» INSTRUÇÃO 1
No trecho sobre os subprodutos da indústria sucroenergética, qual é a porcentagem aproximada dos fertilizantes usados nas lavouras que o Brasil importa?

» TRECHO
Dessa forma, nutrientes que com a colheita seriam exportados das lavouras e, portanto perdidos, voltam aos solos. O impacto que essa cadeia promove é uma organização produtiva eficiente e uma reciclagem de nutrientes que permitirá uma maior economia com adubos químicos, fato que será abordado de maneira mais aprofundada no próximo tópico.
Menor dependência de fertilizantes minerais
Os subprodutos da indústria sucroenergética também são muito importantes para diminuir a dependência da utilização de fertilizantes minerais. O Brasil importa cerca de 85% dos fertilizantes utilizados nas lavouras do país, e, isso pode ser um problema se pensar que o país está em desvantagem comercial por depender desses produtos importados para movimentar o agronegócio nacional, que contribui com uma grande parcela do PIB brasileiro (CARRANÇA, 2022).
Assim, com os subprodutos canavieiros refletindo em uma economia na quantidade de fertilizantes químicos utilizados nas produções, o cenário começa a apresentar alterações positivas. Além disso, o fato dos adubos orgânicos conseguirem suprir uma grande parte da adubação química na cultura canavieira, torna a cadeia produtiva mais viável economicamente.
Redução de emissão de CO2 para a atmosfera
O bagaço, ao ser queimado, gera alguns poluentes como o monóxido e o dióxido de carbono. Tais poluentes, quando emitidos para a atmosfera, podem causar uma série de problemas para a sociedade. No entanto, para que esse controle seja realizado, utiliza-se lavadores de gases para as caldeiras. Com o lavador de gases, a queima do bagaço em caldeira é menos poluente se comparada com outras fontes de combustíveis fósseis, e, dessa forma, causa menor impacto ambiental (PIACENTE, 2005).

» DADOS DO EXERCÍCIO
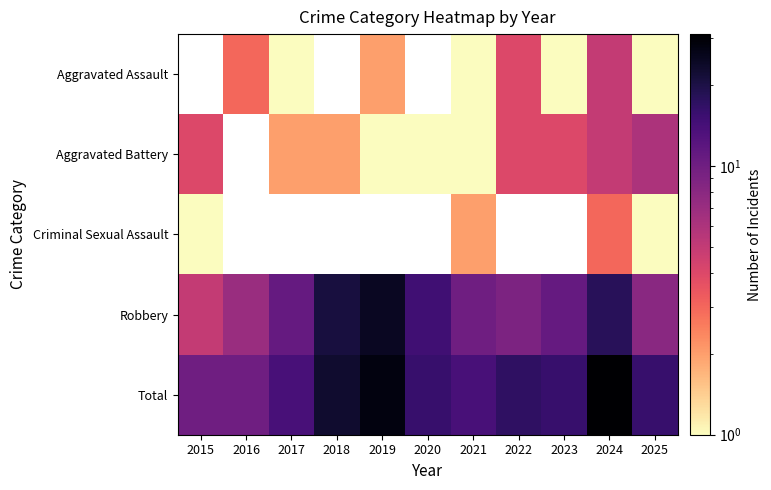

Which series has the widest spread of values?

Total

--

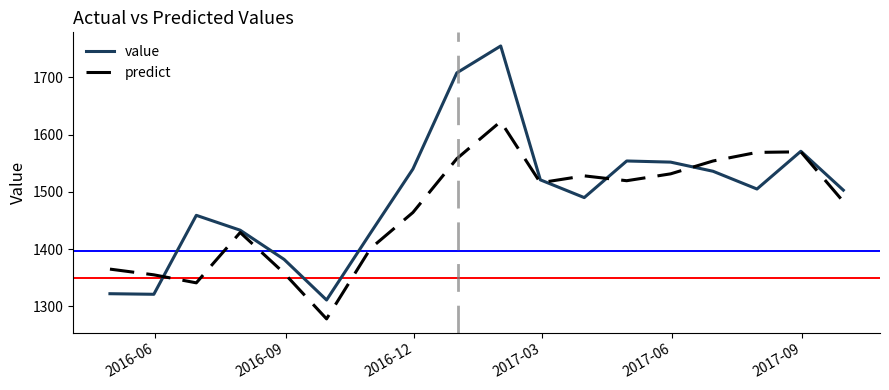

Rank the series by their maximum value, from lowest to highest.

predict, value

--

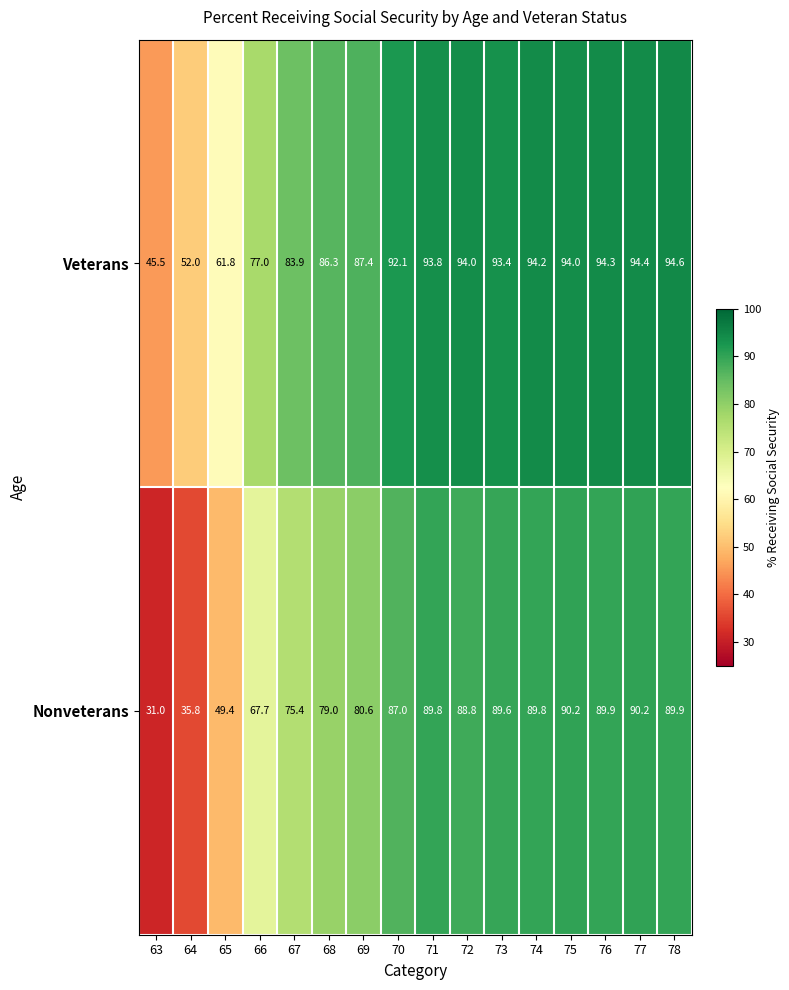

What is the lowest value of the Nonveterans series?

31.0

» INSTRUÇÃO 2
Localize na listagem todas as linhas que contêm a palavra "lowest" e copie cada uma delas.

» RESPOSTA 1
Cerca de 85%.

» RESPOSTA 2
Rank the series by their maximum value, from lowest to highest.
What is the lowest value of the Nonveterans series?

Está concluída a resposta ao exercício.